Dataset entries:
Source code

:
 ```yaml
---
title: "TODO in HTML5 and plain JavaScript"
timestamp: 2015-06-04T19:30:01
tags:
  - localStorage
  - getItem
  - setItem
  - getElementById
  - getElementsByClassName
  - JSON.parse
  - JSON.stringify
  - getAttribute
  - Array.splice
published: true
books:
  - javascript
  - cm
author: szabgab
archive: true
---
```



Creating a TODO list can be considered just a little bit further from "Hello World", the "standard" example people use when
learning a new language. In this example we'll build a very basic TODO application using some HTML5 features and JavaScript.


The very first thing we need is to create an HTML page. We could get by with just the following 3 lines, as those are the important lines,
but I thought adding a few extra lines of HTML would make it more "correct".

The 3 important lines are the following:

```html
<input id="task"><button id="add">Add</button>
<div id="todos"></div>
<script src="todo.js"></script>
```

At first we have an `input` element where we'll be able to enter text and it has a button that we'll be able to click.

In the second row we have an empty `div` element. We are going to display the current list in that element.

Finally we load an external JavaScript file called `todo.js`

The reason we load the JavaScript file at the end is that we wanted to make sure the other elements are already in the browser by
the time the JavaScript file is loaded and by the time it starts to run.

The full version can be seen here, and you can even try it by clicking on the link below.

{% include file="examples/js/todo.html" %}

### Assignment:
Search the entries for the word "lines" and pick out every line that holds it.

### Solved exercise:
The very first thing we need is to create an HTML page. We could get by with just the following 3 lines, as those are the important lines,
but I thought adding a few extra lines of HTML would make it more "correct".
The 3 important lines are the following:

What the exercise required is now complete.